Braucht die Innenstadt an dieser ohne Zweifel prominenten Stelle wirklich ein neues Stadttor? Auf jeden Fall muss der Deichtorplatz verkehrlich neu geordnet werden. Aber was passiert mit dem ruhenden Verkehr im Quartier? Muss für die Neuorganisierung der Cityhof abgerissen werden? Oder reicht es nicht, die vorhandenen Tiefgaragenplätze für die Öffentlichkeit freizugeben? Gibt es im Bestand vielleicht noch andere Möglichkeiten Parkraum zu schaffen? Sämtliche Versuche im Kontorhausviertel selbst eine Tiefgarage zu planen, sind jedenfalls bisher gescheitert. Auf der anderen Seite muss das Quartier, dessen Ernennung zum Weltkulturerbe 2015 ansteht, auf jeden Fall vom ruhenden Verkehr befreit werden. Vor dem Chilehaus, aber auch auf dem Burchardplatz braucht es Spielraum, um den öffentlichen Raum adäquat gestalten zu können. Das formuliert nicht zuletzt das »Innenstadtkonzept Hamburg 2014«. Dort wird auch das Argument ins Feld geführt, dass die Blockrandbebauung rund um den Wallring hier aufgelöst wird. Kritiker wie der Landschaftsarchitekt und Vizepräsident der Hamburgischen Architektenkammer Berthold Eckebrecht führen dagegen ins Feld, dass ein neues Gebäude in Form einer Blockrandbebauung viel verstellen würde: »keine Durchsichten, keine Durchgänge, geringerer Lichteinfall, ein vermutlich hermetisches Riesengebäude, wenn es den Kontorhäusern nacheifern solle. Die besondere topographische Situation würde vermutlich negiert. Hier ist nämlich der Punkt, an dem der Wallring auf der Geest auf das Elbtal stößt! Auf der Westseite der Innenstadt markiert der Alte Elbpark diese Situation. Die Bürger in Mitte haben diesen gerade weitsichtig gegen die Seilbahn verteidigt.«

Wie steht es um die Argumente von Volkwin Marg, der im Hamburger Abendblatt (»Abriss stoppen, 400 Apartments schaffen«) gefordert hat, das Ensemble zu erhalten und vor allem Wohnen an dieser zentralen Stelle in der Innenstadt zu ermöglichen. Womit eine ganz andere Forderung des aktuellen Innenstadt-Konzeptes erfüllt würde?!

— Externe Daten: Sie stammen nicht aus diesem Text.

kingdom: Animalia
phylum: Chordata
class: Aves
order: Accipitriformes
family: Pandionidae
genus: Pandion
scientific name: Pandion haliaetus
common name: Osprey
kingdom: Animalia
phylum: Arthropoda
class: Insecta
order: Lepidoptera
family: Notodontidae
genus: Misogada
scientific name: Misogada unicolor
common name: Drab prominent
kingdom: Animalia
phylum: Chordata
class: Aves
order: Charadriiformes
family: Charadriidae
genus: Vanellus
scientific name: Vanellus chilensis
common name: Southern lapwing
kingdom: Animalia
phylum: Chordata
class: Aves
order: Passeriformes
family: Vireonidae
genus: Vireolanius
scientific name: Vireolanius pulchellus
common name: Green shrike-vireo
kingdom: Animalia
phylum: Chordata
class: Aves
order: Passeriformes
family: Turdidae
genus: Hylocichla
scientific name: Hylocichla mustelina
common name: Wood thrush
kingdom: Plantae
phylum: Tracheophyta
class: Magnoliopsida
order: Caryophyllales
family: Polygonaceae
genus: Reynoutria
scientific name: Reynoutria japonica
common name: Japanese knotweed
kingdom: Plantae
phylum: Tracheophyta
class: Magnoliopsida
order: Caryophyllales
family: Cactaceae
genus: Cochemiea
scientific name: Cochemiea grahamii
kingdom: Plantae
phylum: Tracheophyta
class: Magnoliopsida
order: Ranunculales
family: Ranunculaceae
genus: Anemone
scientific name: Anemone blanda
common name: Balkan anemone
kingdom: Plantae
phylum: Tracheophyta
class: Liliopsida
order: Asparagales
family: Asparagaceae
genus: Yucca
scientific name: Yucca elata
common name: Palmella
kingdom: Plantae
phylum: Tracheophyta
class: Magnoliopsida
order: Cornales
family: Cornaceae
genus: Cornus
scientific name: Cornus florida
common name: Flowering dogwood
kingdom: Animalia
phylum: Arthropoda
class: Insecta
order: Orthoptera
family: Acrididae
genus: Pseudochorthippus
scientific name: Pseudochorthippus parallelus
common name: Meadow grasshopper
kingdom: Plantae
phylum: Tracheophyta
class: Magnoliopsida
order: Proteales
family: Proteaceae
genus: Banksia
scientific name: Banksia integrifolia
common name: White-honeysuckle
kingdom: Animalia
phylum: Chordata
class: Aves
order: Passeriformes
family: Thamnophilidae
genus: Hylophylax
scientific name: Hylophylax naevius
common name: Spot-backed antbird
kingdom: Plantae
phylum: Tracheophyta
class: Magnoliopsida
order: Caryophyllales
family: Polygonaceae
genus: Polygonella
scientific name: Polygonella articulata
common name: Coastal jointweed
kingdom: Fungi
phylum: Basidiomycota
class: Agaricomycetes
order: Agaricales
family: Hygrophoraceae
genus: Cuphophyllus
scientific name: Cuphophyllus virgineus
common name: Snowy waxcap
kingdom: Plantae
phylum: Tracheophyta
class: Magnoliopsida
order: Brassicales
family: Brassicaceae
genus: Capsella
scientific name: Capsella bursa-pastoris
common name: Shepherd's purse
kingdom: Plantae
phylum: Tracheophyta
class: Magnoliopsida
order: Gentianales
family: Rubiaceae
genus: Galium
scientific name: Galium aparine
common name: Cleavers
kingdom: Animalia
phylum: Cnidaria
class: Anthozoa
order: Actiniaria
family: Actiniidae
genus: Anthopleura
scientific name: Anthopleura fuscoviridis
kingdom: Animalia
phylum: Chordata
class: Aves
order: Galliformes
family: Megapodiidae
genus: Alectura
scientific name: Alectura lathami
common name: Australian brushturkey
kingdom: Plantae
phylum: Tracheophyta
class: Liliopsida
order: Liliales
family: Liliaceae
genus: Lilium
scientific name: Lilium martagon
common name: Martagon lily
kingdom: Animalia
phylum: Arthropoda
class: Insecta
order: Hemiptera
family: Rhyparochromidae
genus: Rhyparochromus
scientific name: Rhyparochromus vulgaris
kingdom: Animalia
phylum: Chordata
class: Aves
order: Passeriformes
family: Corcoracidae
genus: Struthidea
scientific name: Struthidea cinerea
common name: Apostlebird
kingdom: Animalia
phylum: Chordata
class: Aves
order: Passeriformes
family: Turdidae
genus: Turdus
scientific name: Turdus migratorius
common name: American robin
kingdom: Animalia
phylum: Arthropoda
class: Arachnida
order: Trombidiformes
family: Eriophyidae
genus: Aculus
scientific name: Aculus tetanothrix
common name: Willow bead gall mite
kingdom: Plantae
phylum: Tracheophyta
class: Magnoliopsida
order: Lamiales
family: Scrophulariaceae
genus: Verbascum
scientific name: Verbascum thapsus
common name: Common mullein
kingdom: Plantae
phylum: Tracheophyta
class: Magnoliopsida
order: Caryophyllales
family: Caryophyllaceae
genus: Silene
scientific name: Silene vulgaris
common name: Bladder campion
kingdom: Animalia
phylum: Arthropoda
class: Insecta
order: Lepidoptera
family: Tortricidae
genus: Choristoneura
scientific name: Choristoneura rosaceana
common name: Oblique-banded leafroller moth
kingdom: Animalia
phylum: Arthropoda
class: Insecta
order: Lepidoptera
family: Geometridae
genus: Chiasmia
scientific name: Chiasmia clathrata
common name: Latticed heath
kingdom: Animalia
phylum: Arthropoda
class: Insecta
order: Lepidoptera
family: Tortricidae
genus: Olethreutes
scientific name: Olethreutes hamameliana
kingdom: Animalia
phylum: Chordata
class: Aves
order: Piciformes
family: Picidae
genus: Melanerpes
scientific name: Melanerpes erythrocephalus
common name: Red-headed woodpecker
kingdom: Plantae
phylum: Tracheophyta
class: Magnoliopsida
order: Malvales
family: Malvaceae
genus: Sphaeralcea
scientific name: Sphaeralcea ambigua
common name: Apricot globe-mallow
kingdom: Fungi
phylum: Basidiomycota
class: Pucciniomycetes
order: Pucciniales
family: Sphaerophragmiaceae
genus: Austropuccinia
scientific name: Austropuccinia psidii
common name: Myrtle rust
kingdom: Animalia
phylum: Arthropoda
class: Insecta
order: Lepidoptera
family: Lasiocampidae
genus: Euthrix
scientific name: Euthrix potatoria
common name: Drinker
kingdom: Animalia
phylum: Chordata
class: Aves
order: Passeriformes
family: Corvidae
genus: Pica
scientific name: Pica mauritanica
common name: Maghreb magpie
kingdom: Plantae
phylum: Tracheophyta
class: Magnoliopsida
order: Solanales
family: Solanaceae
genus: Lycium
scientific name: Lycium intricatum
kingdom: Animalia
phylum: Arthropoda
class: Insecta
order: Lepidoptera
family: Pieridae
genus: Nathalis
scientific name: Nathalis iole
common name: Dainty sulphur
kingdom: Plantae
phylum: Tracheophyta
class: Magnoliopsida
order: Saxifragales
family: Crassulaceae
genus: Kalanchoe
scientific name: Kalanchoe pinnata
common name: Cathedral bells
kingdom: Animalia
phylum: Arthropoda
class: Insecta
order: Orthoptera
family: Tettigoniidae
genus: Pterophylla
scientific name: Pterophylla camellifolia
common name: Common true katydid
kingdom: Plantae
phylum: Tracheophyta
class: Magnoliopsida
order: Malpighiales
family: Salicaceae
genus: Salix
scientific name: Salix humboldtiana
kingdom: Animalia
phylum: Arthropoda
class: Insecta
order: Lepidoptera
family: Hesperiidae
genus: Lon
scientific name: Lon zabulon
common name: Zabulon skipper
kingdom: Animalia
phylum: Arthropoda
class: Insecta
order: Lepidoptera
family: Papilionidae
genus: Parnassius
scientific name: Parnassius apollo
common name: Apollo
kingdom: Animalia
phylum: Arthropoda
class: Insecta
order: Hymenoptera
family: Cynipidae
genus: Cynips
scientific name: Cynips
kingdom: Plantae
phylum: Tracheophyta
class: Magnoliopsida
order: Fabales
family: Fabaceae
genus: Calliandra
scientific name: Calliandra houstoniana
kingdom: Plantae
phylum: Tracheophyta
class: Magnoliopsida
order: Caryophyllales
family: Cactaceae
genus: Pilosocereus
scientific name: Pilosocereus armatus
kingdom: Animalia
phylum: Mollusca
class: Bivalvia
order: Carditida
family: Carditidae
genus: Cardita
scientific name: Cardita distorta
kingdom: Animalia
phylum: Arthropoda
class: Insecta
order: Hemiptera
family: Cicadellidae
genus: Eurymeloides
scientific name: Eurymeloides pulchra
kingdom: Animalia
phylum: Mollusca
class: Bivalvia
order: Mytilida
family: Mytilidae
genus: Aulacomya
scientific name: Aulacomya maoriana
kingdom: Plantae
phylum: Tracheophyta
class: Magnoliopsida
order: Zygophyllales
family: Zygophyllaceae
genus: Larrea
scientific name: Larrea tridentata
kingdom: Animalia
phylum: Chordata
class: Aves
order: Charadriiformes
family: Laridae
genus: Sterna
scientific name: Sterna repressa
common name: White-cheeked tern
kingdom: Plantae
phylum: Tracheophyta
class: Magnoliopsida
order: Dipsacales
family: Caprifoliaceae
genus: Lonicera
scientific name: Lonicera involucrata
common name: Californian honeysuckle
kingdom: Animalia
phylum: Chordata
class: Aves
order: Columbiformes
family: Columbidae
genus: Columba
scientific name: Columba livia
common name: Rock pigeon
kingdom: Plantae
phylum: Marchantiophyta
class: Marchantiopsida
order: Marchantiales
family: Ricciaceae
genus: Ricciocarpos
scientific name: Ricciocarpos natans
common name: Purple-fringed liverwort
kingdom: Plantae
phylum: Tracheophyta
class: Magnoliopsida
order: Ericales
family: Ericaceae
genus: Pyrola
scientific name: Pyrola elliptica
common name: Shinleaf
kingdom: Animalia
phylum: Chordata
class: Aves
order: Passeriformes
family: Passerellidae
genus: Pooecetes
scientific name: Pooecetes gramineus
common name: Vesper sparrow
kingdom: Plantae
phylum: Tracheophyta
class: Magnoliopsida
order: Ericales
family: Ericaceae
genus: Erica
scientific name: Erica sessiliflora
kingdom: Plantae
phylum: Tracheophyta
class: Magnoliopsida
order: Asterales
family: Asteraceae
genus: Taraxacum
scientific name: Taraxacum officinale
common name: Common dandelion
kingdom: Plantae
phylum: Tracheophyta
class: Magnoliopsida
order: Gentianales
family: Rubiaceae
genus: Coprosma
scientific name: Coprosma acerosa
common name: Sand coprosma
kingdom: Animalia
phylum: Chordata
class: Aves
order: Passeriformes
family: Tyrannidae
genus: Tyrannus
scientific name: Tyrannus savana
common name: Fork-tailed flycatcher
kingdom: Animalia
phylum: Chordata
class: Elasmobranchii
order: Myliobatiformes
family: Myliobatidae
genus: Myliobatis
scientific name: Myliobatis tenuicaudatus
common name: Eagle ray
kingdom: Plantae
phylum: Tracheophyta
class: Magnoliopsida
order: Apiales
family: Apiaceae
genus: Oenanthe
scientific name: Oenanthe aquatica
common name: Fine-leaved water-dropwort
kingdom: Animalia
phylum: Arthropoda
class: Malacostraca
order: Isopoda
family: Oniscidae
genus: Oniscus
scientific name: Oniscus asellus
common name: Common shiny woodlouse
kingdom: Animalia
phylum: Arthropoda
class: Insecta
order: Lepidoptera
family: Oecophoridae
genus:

Einen Ausweg aus der »Für-und-Wider-Schlacht« um den Abriss zeigt die Pressemitteilung der Hamburger Architektenkammer vom 17. September 2014 auf. »Die Architektenkammer begrüßt die jüngste öffentliche Diskussion um das Schicksal der Cityhof-Hochhäuser. Angesichts der Bedeutung für Hamburgs bauliches Erbe ist es dringend notwendig, alle Möglichkeiten für Erhalt, Modernisierung und Umnutzung vorurteilsfrei zu prüfen.« Die HAK führt für den Erhalt ins Feld, dass die Cityhof-Hochhäuser im Hamburger Stadtorganismus nicht weniger verwurzelt und identitätsstiftend als die Grindel-Hochhäuser seien. Es wäre zudem ein fatales Signal an die privaten Immobilieneigentümer, wenn die Stadt letztlich aus ökonomischen Gründen den wohlbegründeten Denkmalschutz bei eigener Betroffenheit aufheben sollte. Welche Einsicht kann sie dann noch in ähnlichen Fällen von privater Seite erwarten? Und war es nicht die Stadt selbst, die mit einer misslungenen Sanierung in den 1970er Jahren die strahlend weißen Fassaden in den heutigen mausgrauen Zustand gebracht hat?

Die Präsidentin der HAK Karin Loosen fordert deshalb, den Denkmalschutz nicht aufzuheben und den anstehenden Investorenwettbewerb zumindest so zu gestalten, dass neben einem Neubebauungsvorschlag auch ein planerisches und finanzielles Angebot für den Erhalt des Ensembles erwartet wird.  Auf dieser konkreten Grundlage ließe sich dann die angemessene Diskussion um den Erhalt führen, die die Stadt der Öffentlichkeit bislang schuldig geblieben ist. So am 19. September 2013 – an diesem Tag hat die Bezirksversammlung Mitte den Antrag auf eine Transparenzoffensive — »Fachdiskussion um die Zukunft der City Hochhäuser (City-Hof) in einem öffentlichen Workshop« — abgelehnt.